Même si on vous répètera que ce n’est " qu’ " un sondage, ce genre d’études reste un incontournable pour les partis politiques. Les états-majors les décortiquent, les élus et militants ne se lassent pas de les commenter même si officiellement on n’entend que le rituel je n’ai pas l’habitude de commenter les sondages mais…

La bonne étoile du MR

Dans la majorité fédérale (et donc en corollaire dans la majorité flamande), seul le Mouvement Réformateur peut avoir vraiment le sourire.

Alors que même en interne, beaucoup craignaient des lendemains difficiles après s’être lancé dans cette kamikaze reliftée en suédoise, le MR confirme son (bon) résultat de mai 2014 en Wallonie et s’envole à Bruxelles. Au sud du pays, il reste certes deuxième derrière un PS en petite forme, prend non seulement la tête dans la Région-Capitale mais creuse l’écart avec le PS de Laurette Onkelinx et Rudi Vervoort.

Par contre, en Flandre, les trois partis de la coalition sont en recul, ce qui profite aux socialistes et aux écologistes mais aussi au Vlaams Belang qui semble récupérer les adeptes ultra-nationalistes ou ultra-sécuritaires déçus par une N-VA forcée aux compromis.

Il est vrai que les chamailleries entre partenaires flamands peuvent agacer là où côté francophone, le MR de Charles Michel est seul à incarner la politique gouvernementale fédérale.

Prêcher à des convaincus

Il n’en reste pas moins que la composition des différents gouvernements aura contribué à isoler les libéraux francophones. En Wallonie, le MR ne capitalise pas sur Charles Michel pour accroître son électorat. Il en était de même lorsqu’Elio Di Rupo Premier Ministre caracolait en tête des sondages de popularité et que son parti reculait dans les sondages… et aux élections.

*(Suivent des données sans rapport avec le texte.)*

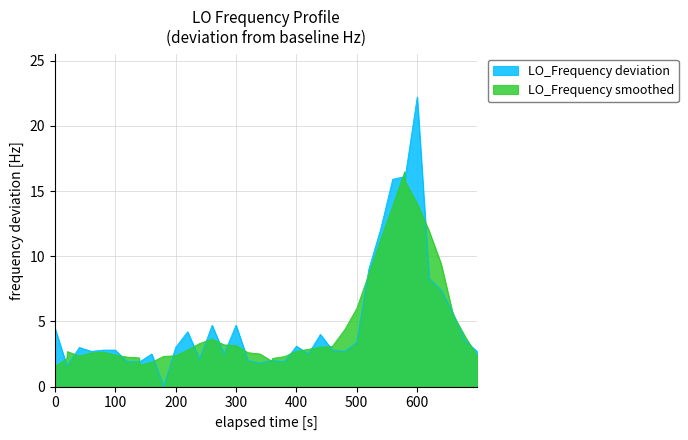

What is the greatest value displayed?

22.2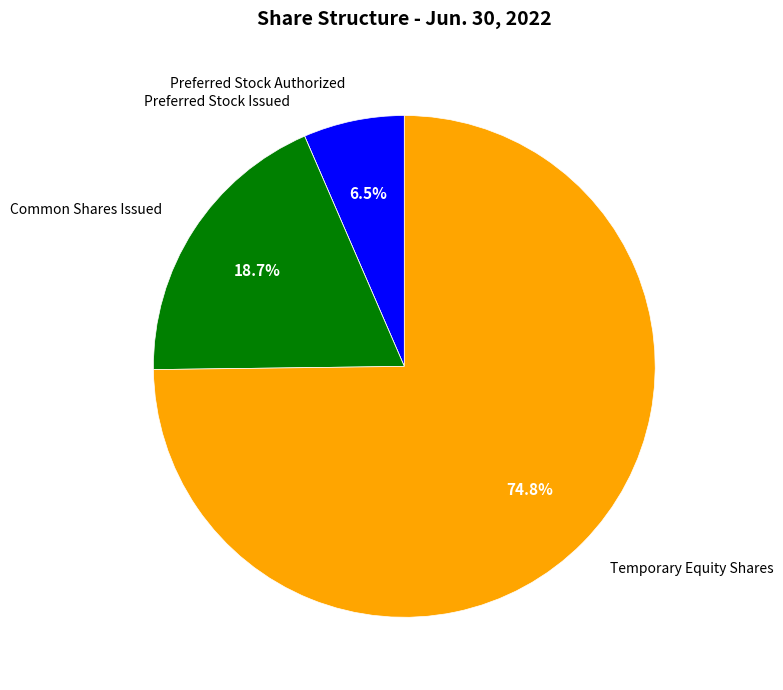

Is there any slice that represents more than half of the pie?

Yes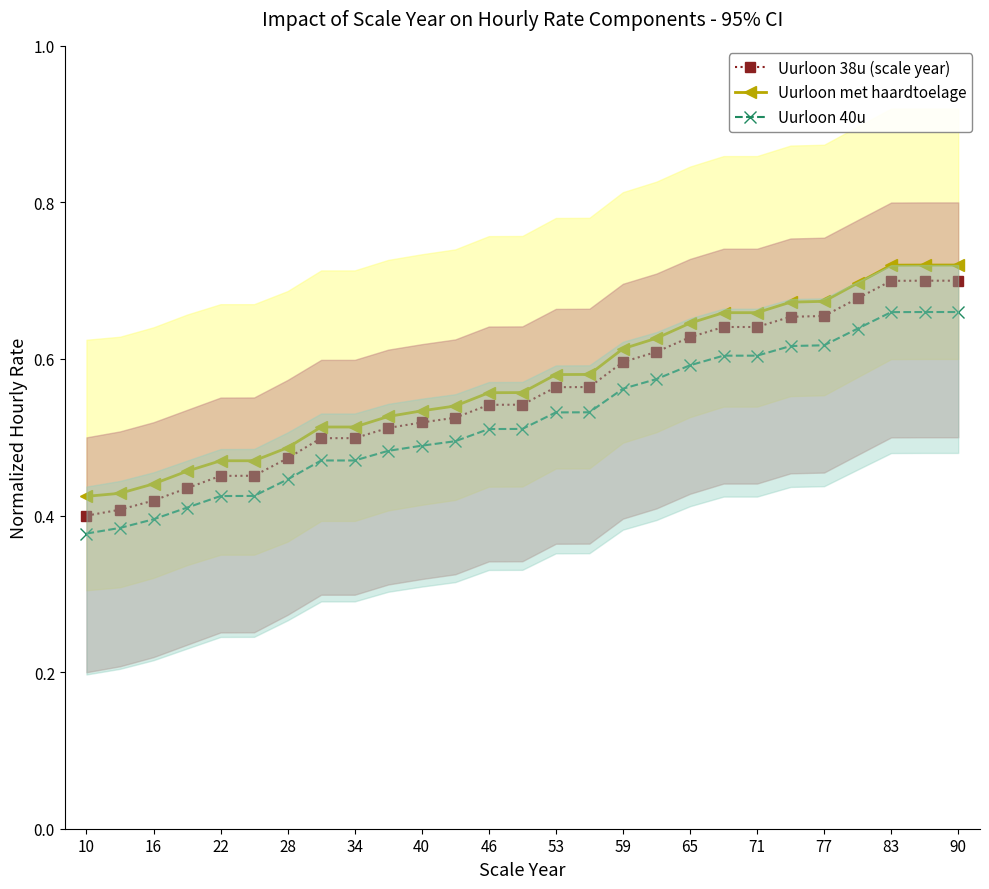

True or false: Uurloon 40u and Uurloon 38u (scale year) intersect in this chart.

False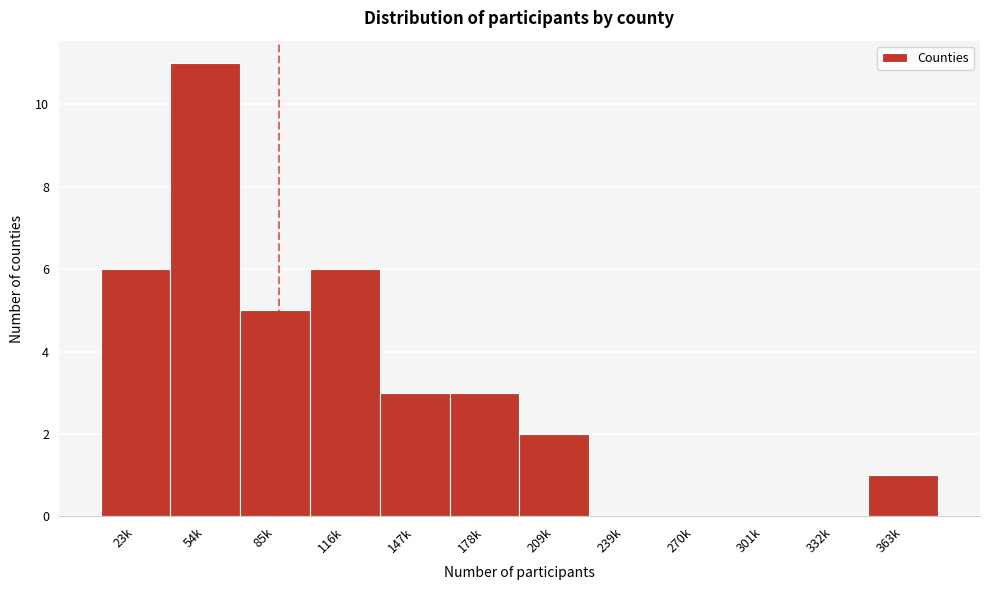

Reading right to left, what are all the values shown in this chart?

363k=1	332k=0	301k=0	270k=0	239k=0	209k=2	178k=3	147k=3	116k=6	85k=5	54k=11	23k=6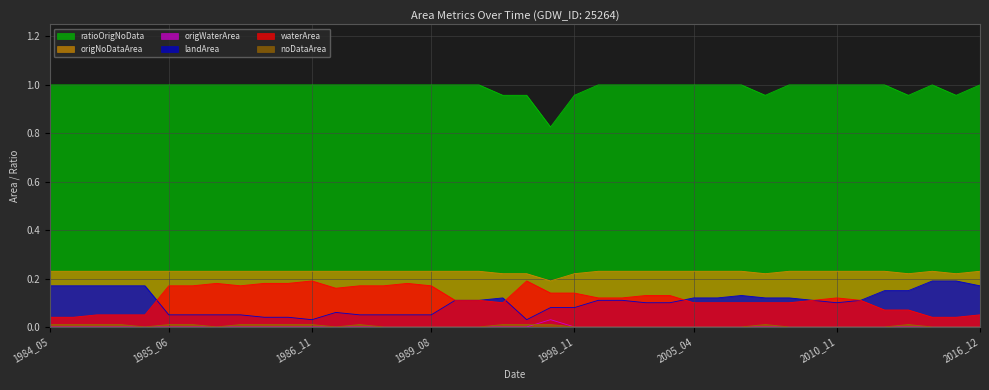

Which series has the widest spread of values?

ratioOrigNoData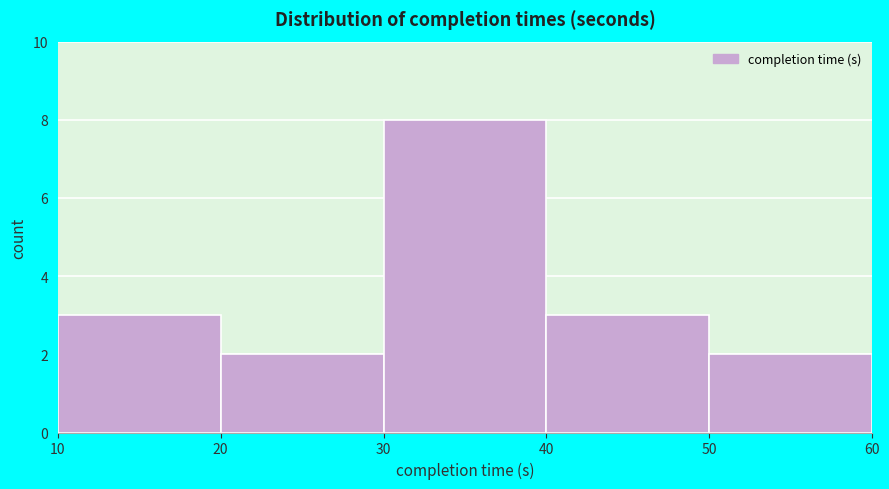

Reading left to right, transcribe this chart: for each bar, give the range it covers on the x-axis and its height. The values are not printed on the chart, so give them approximately, as read against the axis.

10 to 20: 3
20 to 30: 2
30 to 40: 8
40 to 50: 3
50 to 60: 2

Pour espérer retrouver un jour le pouvoir en Wallonie et le conserver au fédéral, Charles Michel et Olivier Chastel devront trouver des alliés tant il apparaît aussi qu’il sera difficile de refaire le coup de la "kamikaze-suédoise ", avec des Francophones très minoritaires. Pour cela, il faut retisser des liens, avant 2018 et les prochaines communales suivies à un peu plus de 6 mois d’élections à tous les niveaux (si le fédéral tient jusque-là). Les libéraux ont du temps devant eux. Le temps de convaincre, à la fois les citoyens francophones et d’autres formations.